Jacques Martin の逝去  
 
私達はフランス-ベルギー・コミック界の巨匠を失いました。

キャラクター AlixとLefrancの生みの親Jacques Martinは、1950年代から60年代にかけてはエルジェ・スタジオを支えた中心人物でもありました。

〜The clear-line illustrations派〜

又Alixの主人公、勇敢なAlixは、1948年9月16日付のタンタン新聞に登場しています。

レポーターLefrancの最初の冒険La grande menaceは、1952年の5月21日、同じくタンタン新聞で生まれています。

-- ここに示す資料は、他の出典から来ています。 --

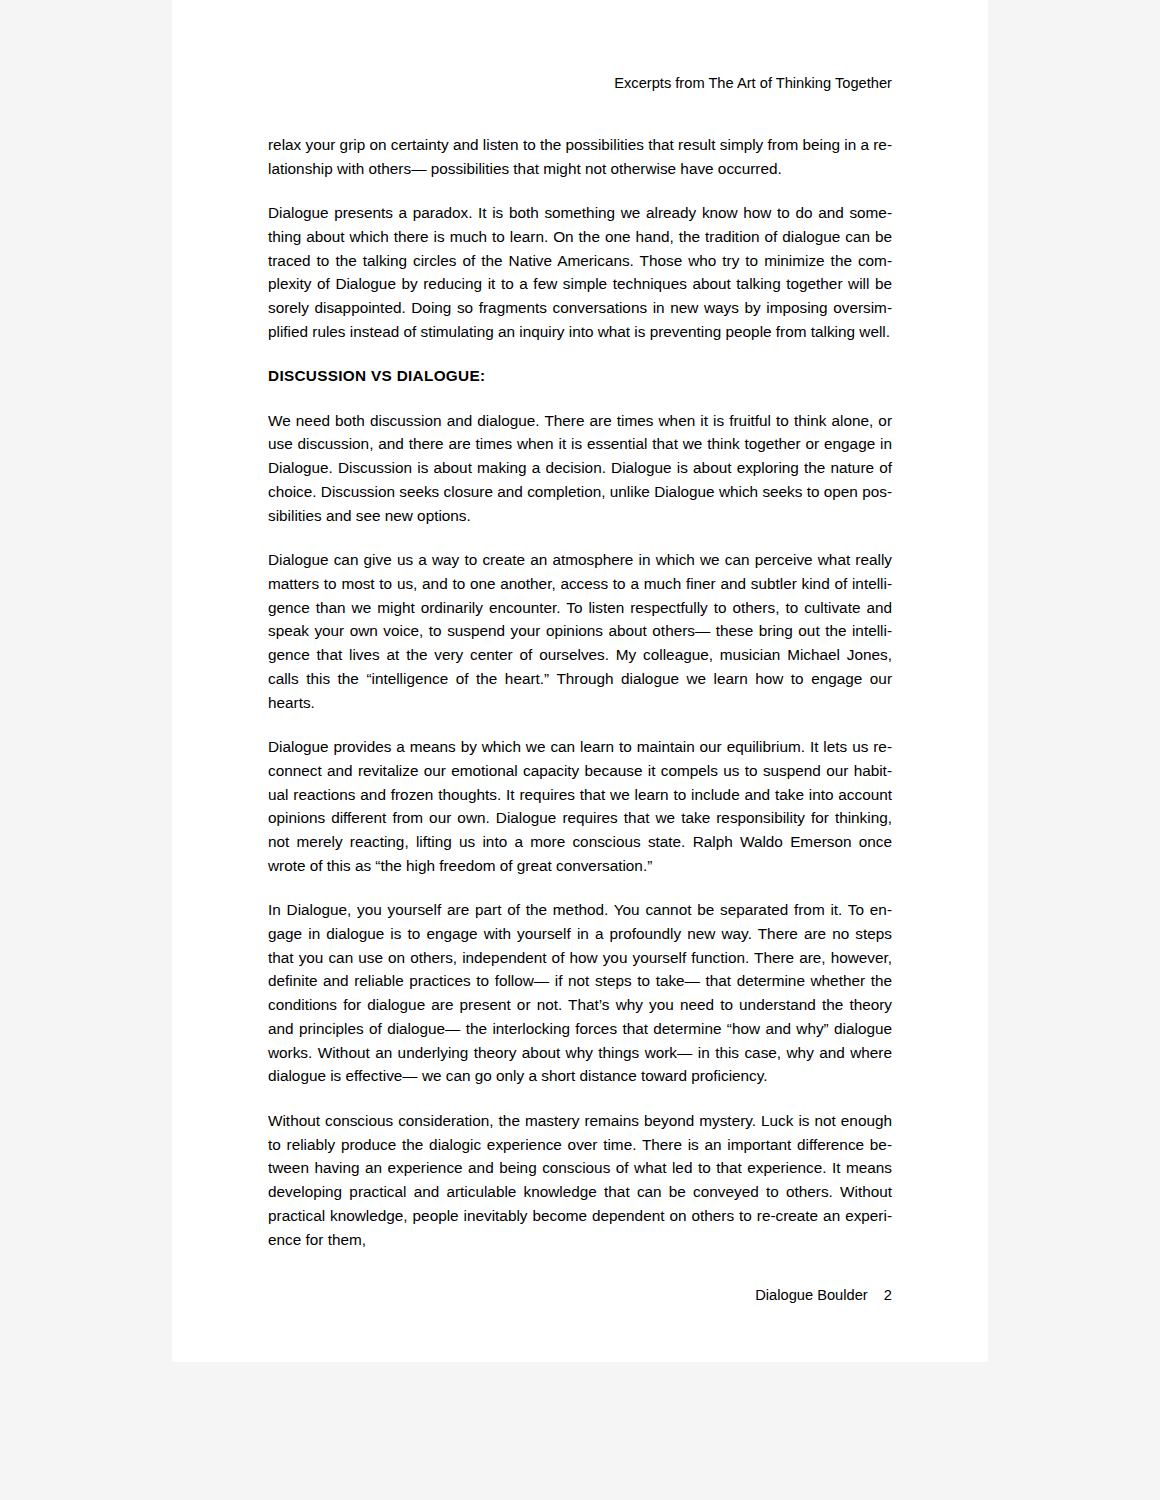Excerpts from The Art of Thinking Together
relax your grip on certainty and listen to the possibilities that result simply from being in a relationship with others— possibilities that might not otherwise have occurred.
Dialogue presents a paradox. It is both something we already know how to do and something about which there is much to learn. On the one hand, the tradition of dialogue can be traced to the talking circles of the Native Americans. Those who try to minimize the complexity of Dialogue by reducing it to a few simple techniques about talking together will be sorely disappointed. Doing so fragments conversations in new ways by imposing oversimplified rules instead of stimulating an inquiry into what is preventing people from talking well.
DISCUSSION VS DIALOGUE:
We need both discussion and dialogue. There are times when it is fruitful to think alone, or use discussion, and there are times when it is essential that we think together or engage in Dialogue. Discussion is about making a decision. Dialogue is about exploring the nature of choice. Discussion seeks closure and completion, unlike Dialogue which seeks to open possibilities and see new options.
Dialogue can give us a way to create an atmosphere in which we can perceive what really matters to most to us, and to one another, access to a much finer and subtler kind of intelligence than we might ordinarily encounter. To listen respectfully to others, to cultivate and speak your own voice, to suspend your opinions about others— these bring out the intelligence that lives at the very center of ourselves. My colleague, musician Michael Jones, calls this the “intelligence of the heart.” Through dialogue we learn how to engage our hearts.
Dialogue provides a means by which we can learn to maintain our equilibrium. It lets us reconnect and revitalize our emotional capacity because it compels us to suspend our habitual reactions and frozen thoughts. It requires that we learn to include and take into account opinions different from our own. Dialogue requires that we take responsibility for thinking, not merely reacting, lifting us into a more conscious state. Ralph Waldo Emerson once wrote of this as “the high freedom of great conversation.”
In Dialogue, you yourself are part of the method. You cannot be separated from it. To engage in dialogue is to engage with yourself in a profoundly new way. There are no steps that you can use on others, independent of how you yourself function. There are, however, definite and reliable practices to follow— if not steps to take— that determine whether the conditions for dialogue are present or not. That’s why you need to understand the theory and principles of dialogue— the interlocking forces that determine “how and why” dialogue works. Without an underlying theory about why things work— in this case, why and where dialogue is effective— we can go only a short distance toward proficiency.
Without conscious consideration, the mastery remains beyond mystery. Luck is not enough to reliably produce the dialogic experience over time. There is an important difference between having an experience and being conscious of what led to that experience. It means developing practical and articulable knowledge that can be conveyed to others. Without practical knowledge, people inevitably become dependent on others to re-create an experience for them,
Dialogue Boulder2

この2タイトルは、亡くなったJacques Martinの代表作と言えます。
彼は、
Herge(エルジェ),
Edgar-Pierre Jacobes(エドガー・P・ヤコブズ:Blake Et Mortimer)、
Paul Cuvelier(ポール・キュヴェリエ:Corentin)、
Andre Franquin(アンドレ・フランカン:Spirou et Fantasio)、
Rene Goscinny(ルネ・ゴシニ:Asterix)、
そしてJean-Michel Charlier(ジャン・ミシェル・シャルリエ:Blueberry原作)、
等の亡き後、フランス-ベルギー・コミック界最後の巨匠といえる存在でした。

Martin, JacobsそしてCuvelierは、“the clean-line illustrations”(*)と呼ばれたグループに属しました。

彼らは、“ストーリーを語る”方式と“視覚的効果”の両方で、読者に容易に理解させる“描画”と“台詞”の表現テクニックを開発したのです。

この表現傾向は、エルジェによって始められサポートされていきました。

この動きは、イラストレーションの学派にこそなりませんでしたが、様々な派生を遂げ多くの模擬者を輩出しました。

Tintin、Alix、Lefranc、Corentin、Blake et Mortimerのような強烈な個性ある作品は、誰であろうと他人が引き継ぐことは容易ではなく、それぞれの作家に強く根付いているのです。



*ベルギー漫画の特徴ともいえる、はっきりした輪かく線を用いる手法。